(Pose estimation data)
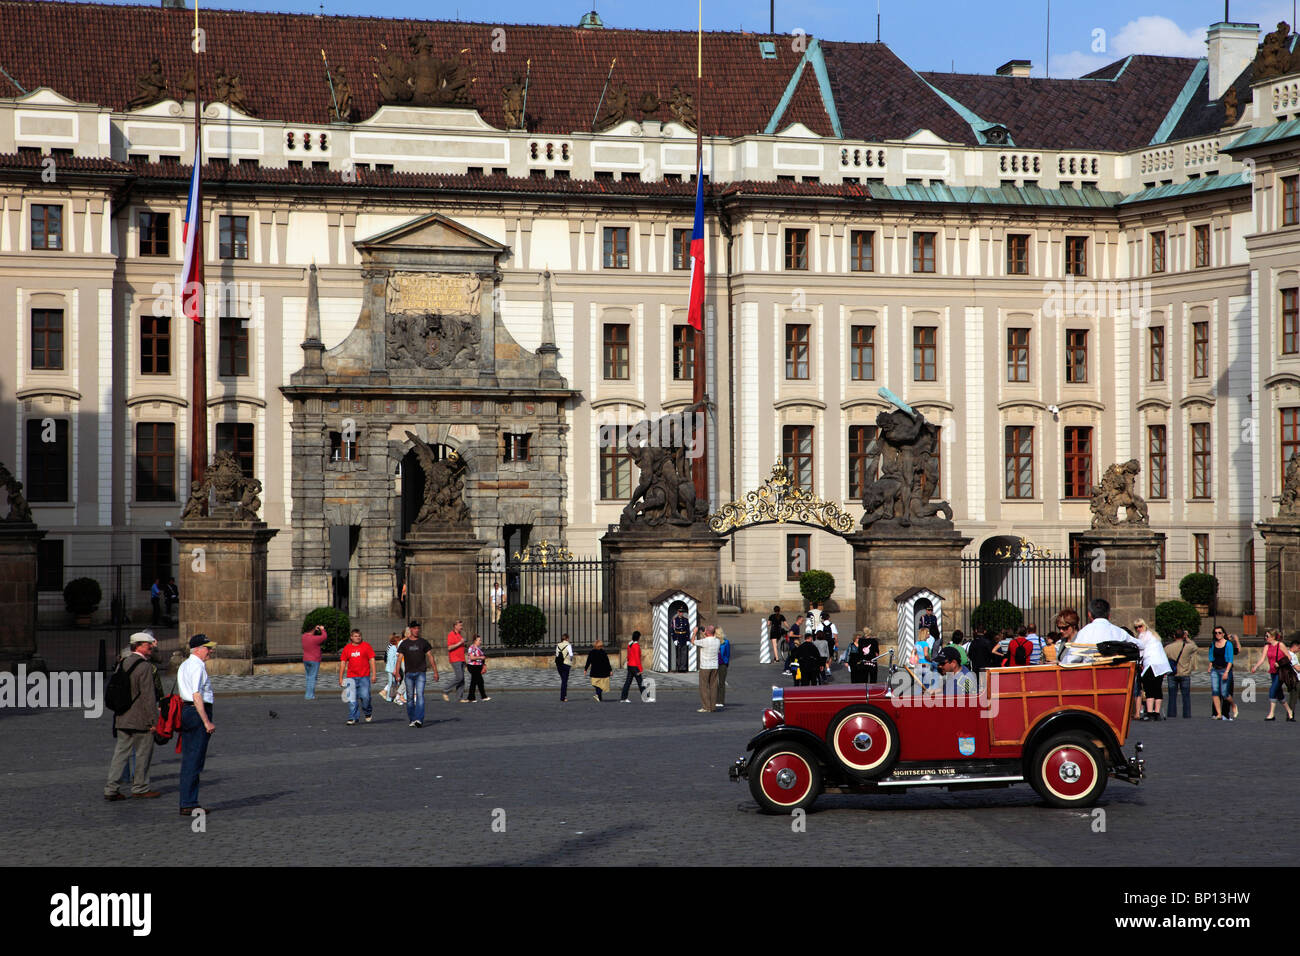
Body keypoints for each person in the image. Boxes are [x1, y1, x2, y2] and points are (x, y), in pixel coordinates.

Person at [103, 632, 161, 801]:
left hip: (122, 716)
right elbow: (148, 697)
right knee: (143, 754)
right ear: (140, 646)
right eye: (149, 645)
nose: (151, 647)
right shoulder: (144, 667)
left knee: (120, 755)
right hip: (140, 719)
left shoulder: (123, 663)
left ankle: (111, 788)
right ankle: (140, 787)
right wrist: (153, 721)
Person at [177, 634, 216, 816]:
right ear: (198, 649)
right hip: (197, 712)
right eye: (208, 648)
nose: (210, 651)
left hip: (187, 711)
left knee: (189, 757)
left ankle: (188, 800)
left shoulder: (184, 664)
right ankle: (189, 802)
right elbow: (196, 695)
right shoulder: (197, 667)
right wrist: (206, 721)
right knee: (195, 759)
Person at [396, 622, 439, 728]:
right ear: (410, 629)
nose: (416, 630)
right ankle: (412, 719)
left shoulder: (423, 642)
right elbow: (399, 659)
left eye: (418, 628)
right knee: (410, 697)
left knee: (420, 695)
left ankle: (419, 719)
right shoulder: (404, 644)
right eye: (414, 628)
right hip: (409, 673)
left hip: (421, 672)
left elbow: (430, 656)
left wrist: (435, 671)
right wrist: (397, 673)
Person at [1250, 628, 1296, 721]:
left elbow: (1289, 657)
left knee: (1272, 690)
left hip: (1281, 672)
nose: (1265, 637)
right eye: (1265, 636)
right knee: (1279, 694)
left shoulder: (1280, 645)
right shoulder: (1267, 646)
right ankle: (1290, 711)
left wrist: (1279, 663)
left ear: (1273, 637)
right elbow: (1262, 659)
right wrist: (1256, 666)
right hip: (1272, 672)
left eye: (1267, 636)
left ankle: (1271, 714)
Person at [338, 628, 376, 725]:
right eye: (355, 636)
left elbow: (372, 660)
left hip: (364, 676)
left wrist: (374, 674)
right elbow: (343, 663)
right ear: (351, 637)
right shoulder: (347, 648)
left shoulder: (366, 646)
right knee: (351, 699)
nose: (358, 637)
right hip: (351, 677)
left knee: (365, 697)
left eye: (359, 636)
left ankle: (367, 712)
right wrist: (341, 678)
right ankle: (353, 717)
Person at [1134, 619, 1170, 720]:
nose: (1138, 629)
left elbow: (1140, 652)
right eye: (1136, 627)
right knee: (1157, 688)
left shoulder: (1143, 636)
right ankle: (1157, 713)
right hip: (1161, 665)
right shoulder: (1154, 636)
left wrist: (1138, 662)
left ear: (1144, 625)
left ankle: (1150, 713)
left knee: (1149, 689)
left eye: (1140, 626)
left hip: (1150, 665)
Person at [1162, 627, 1198, 718]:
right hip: (1184, 673)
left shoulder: (1168, 647)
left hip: (1172, 674)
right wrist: (1188, 638)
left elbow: (1163, 658)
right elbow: (1195, 647)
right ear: (1183, 636)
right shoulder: (1188, 647)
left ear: (1174, 636)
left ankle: (1172, 714)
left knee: (1172, 696)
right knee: (1186, 696)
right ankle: (1186, 714)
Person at [1074, 598, 1138, 646]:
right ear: (1109, 615)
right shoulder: (1119, 632)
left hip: (1088, 663)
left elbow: (1072, 658)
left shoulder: (1084, 632)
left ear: (1089, 615)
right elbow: (1140, 645)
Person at [1208, 627, 1234, 720]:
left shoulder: (1228, 644)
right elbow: (1211, 656)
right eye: (1215, 633)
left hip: (1224, 669)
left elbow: (1230, 659)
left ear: (1223, 634)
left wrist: (1226, 672)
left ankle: (1233, 705)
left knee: (1224, 693)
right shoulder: (1213, 644)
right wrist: (1210, 667)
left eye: (1219, 632)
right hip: (1215, 669)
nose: (1217, 634)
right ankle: (1219, 714)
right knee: (1215, 692)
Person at [693, 625, 721, 711]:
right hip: (715, 666)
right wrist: (705, 633)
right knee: (713, 686)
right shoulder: (717, 641)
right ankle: (713, 707)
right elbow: (709, 639)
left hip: (705, 666)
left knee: (704, 687)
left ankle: (706, 707)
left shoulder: (704, 641)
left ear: (707, 632)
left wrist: (694, 633)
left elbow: (693, 641)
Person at [443, 619, 468, 702]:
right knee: (459, 677)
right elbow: (449, 647)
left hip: (461, 659)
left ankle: (459, 697)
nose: (462, 627)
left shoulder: (460, 635)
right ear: (455, 626)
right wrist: (460, 643)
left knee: (462, 679)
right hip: (455, 659)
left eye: (462, 625)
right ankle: (446, 690)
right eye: (460, 625)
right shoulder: (451, 635)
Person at [301, 624, 327, 700]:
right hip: (314, 660)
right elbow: (324, 636)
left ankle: (308, 694)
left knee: (308, 677)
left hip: (306, 659)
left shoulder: (304, 637)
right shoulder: (315, 639)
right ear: (313, 630)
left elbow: (308, 633)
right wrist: (322, 629)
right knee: (312, 678)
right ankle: (309, 695)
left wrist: (314, 629)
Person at [620, 630, 646, 702]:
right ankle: (646, 698)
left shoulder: (630, 645)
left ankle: (623, 698)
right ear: (638, 638)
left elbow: (628, 656)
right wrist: (640, 669)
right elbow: (637, 659)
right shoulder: (636, 646)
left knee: (627, 683)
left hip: (630, 666)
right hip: (635, 667)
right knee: (640, 682)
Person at [465, 634, 490, 702]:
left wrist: (483, 665)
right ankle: (482, 697)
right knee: (478, 681)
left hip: (478, 666)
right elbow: (472, 657)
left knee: (477, 682)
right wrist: (480, 657)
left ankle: (472, 697)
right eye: (479, 640)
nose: (480, 642)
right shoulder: (472, 648)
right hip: (473, 666)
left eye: (480, 640)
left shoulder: (478, 648)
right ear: (475, 641)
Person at [379, 632, 402, 702]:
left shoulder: (394, 648)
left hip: (392, 668)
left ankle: (393, 696)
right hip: (391, 669)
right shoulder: (393, 648)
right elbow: (392, 660)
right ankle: (389, 697)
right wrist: (394, 670)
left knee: (393, 683)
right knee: (391, 683)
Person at [671, 608, 691, 672]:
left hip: (684, 638)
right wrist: (674, 639)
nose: (681, 613)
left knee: (684, 654)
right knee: (678, 654)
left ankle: (683, 668)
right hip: (678, 637)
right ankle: (679, 667)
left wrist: (688, 639)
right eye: (680, 612)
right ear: (678, 612)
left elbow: (687, 630)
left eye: (682, 612)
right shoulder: (674, 620)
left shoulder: (685, 620)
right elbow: (672, 630)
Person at [556, 632, 574, 702]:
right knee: (564, 681)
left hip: (559, 664)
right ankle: (563, 697)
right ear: (567, 638)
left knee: (563, 680)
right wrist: (570, 659)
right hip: (566, 664)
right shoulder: (568, 645)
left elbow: (557, 654)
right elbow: (571, 654)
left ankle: (564, 696)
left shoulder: (558, 645)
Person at [716, 627, 731, 709]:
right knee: (714, 683)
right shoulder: (713, 641)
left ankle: (721, 701)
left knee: (721, 683)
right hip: (714, 664)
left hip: (722, 664)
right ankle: (715, 700)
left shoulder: (726, 642)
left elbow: (728, 653)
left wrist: (726, 663)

__Problem to work on__:
Spot every line in the entries that includes the word "nose", and copy each one out.

__Solution__:
nose: (151, 647)
nose: (210, 651)
nose: (416, 630)
nose: (1265, 637)
nose: (358, 637)
nose: (1138, 629)
nose: (1217, 634)
nose: (462, 627)
nose: (480, 642)
nose: (681, 613)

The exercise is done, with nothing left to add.